Quartz countertops are frequently viewed as great alternatives to granite and marble because they offer a wider choice of colors and are more resilient.


Highly durable and doesn’t crack or chip;
Almost maintenance-free;
Available in many colors and styles;
A highly hygienic option.


Extremely heavy;
Requires professional installation;
More expensive than other materials.


Marble is the upscale choice of countertop material. Available in white, grey, and even green, marble has long been coveted by bakers for its naturally cool surface.

On the other hand, this natural stone will consume a significant portion of your budget. In addition to being expensive, marble is aggravatingly easy to scratch and stain.

If your kitchen receives a lot of use, or you have kids or pets, this may not be a good option.


Water and heat resistant;
Perfect for bakers and chocolate makers;
Natural stone, so every piece is unique;
Increases the value of a property.


Requires regular maintenance and upkeep;
Chips and stains easily;
Professional installation is necessary;
Very expensive.


Poured concrete countertops have become a popular option for achieving an industrial aesthetic. It’s come a long way from a boring gray material and can now be easily tinted and given decorative textures. Installers can even add pieces of glass or tile to achieve a unique look.

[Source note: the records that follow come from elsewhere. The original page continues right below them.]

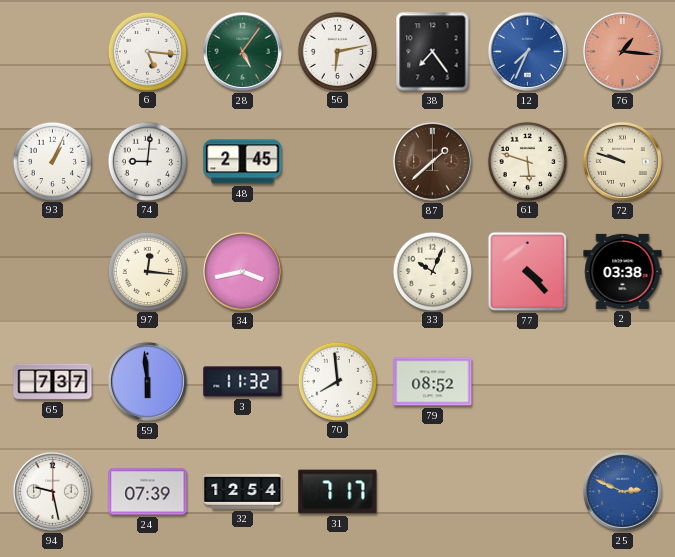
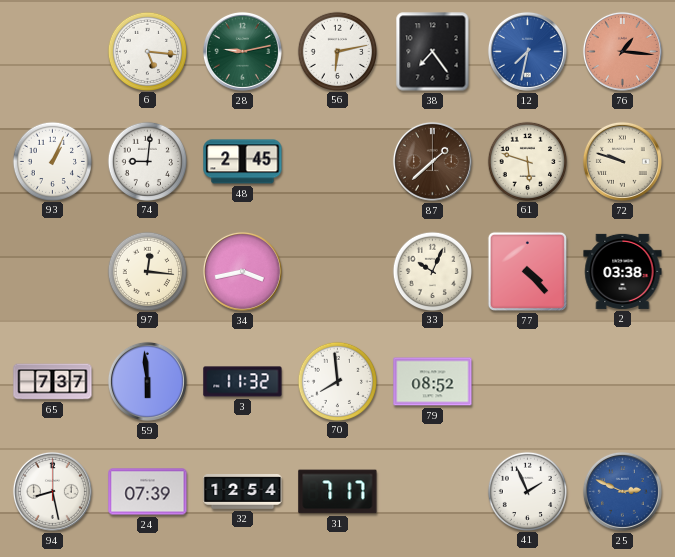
28: 5:06 -> 9:13
12: 7:34 -> 7:32
94: 9:28 -> 8:28
41: none -> 1:56
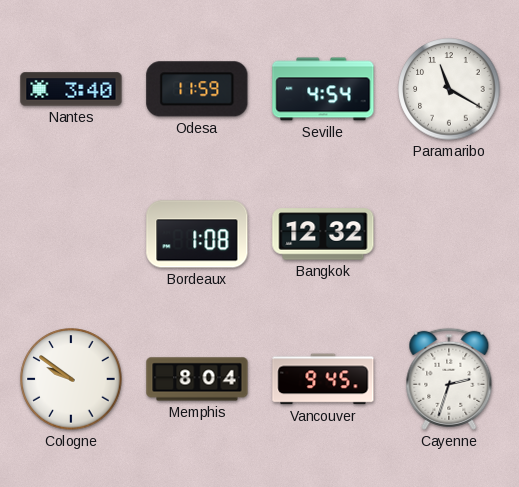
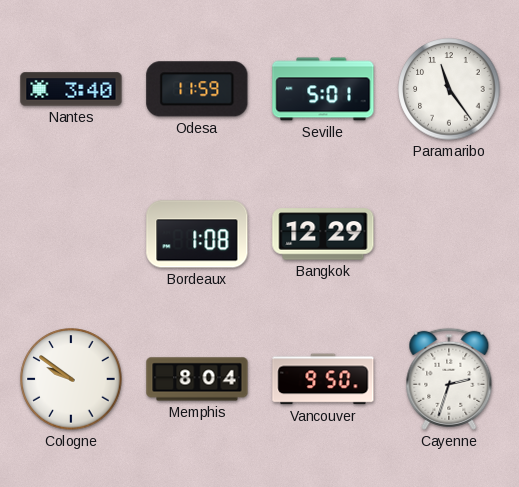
Seville: 4:54 -> 5:01
Paramaribo: 11:20 -> 11:24
Bangkok: 12:32 -> 12:29
Vancouver: 9:45 -> 9:50
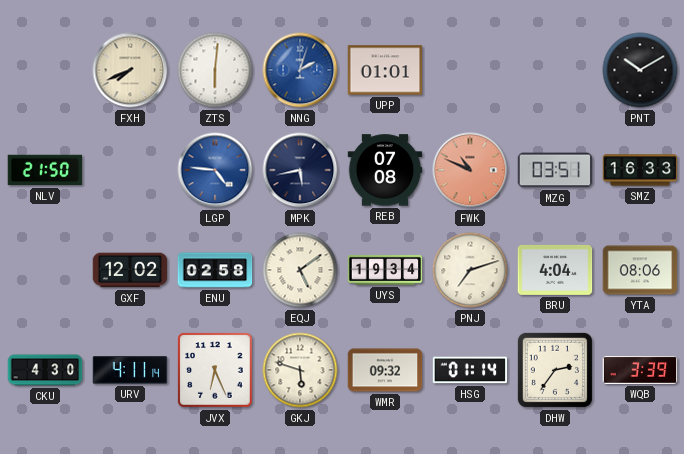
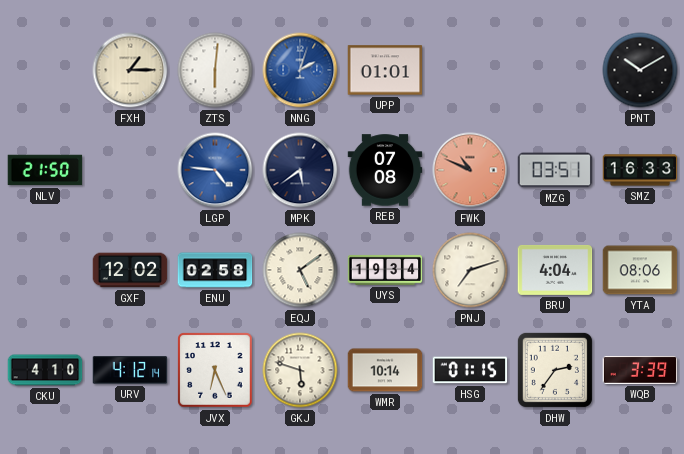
FXH: 7:41 -> 1:15
MPK: 5:43 -> 5:39
CKU: 4:30 -> 4:10
URV: 4:11 -> 4:12
WMR: 09:32 -> 10:14
HSG: 01:14 -> 01:15
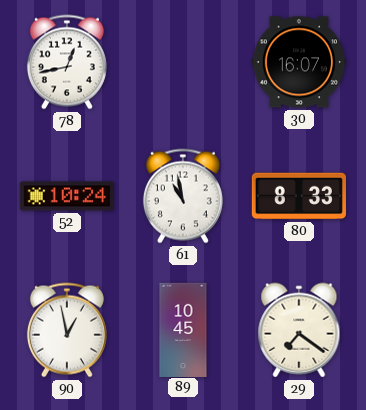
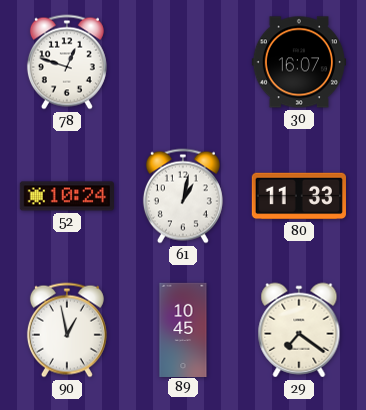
78: 12:43 -> 12:48
61: 10:58 -> 1:02
80: 8:33 -> 11:33
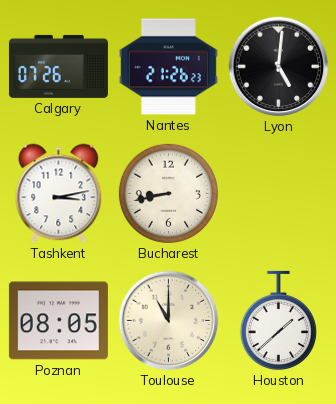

While concrete is durable, it’s also prone to cracking, particularly if it has been improperly installed. And while concrete is cheap, custom finishes and tints will significantly increase the cost.


Scratch and heat resistant;
Highly customizable;
Unique and contemporary material.


Can crack or chip;
Regular sealing is necessary;
Takes a long time to dry and cure.


Tile offers the most choices if you want vibrant colors and a distinctive design. With tile kitchen countertops, the possibilities are endless, from intricate hand-painted tiles to porcelain tiles that are mass-produced.

Just keep in mind that tile countertops’ overall cost varies depending on the style and quality.
Self-installation is feasible with basic knowledge, which further brings down the cost.

The durability and ease of maintenance of tile countertops are commendable, but they are prone to cracking if hit with force.


Easy to DIY;
Affordable option;
Endless choice of style and color;
Stain and heat resistant.


Uneven surface due to grout lines;
Can crack easily;
Grout lines can be tricky to clean thoroughly.


So there we have it. Seven great options to consider for your kitchen countertops, each with its own pros and cons.

Which one will you choose for your project?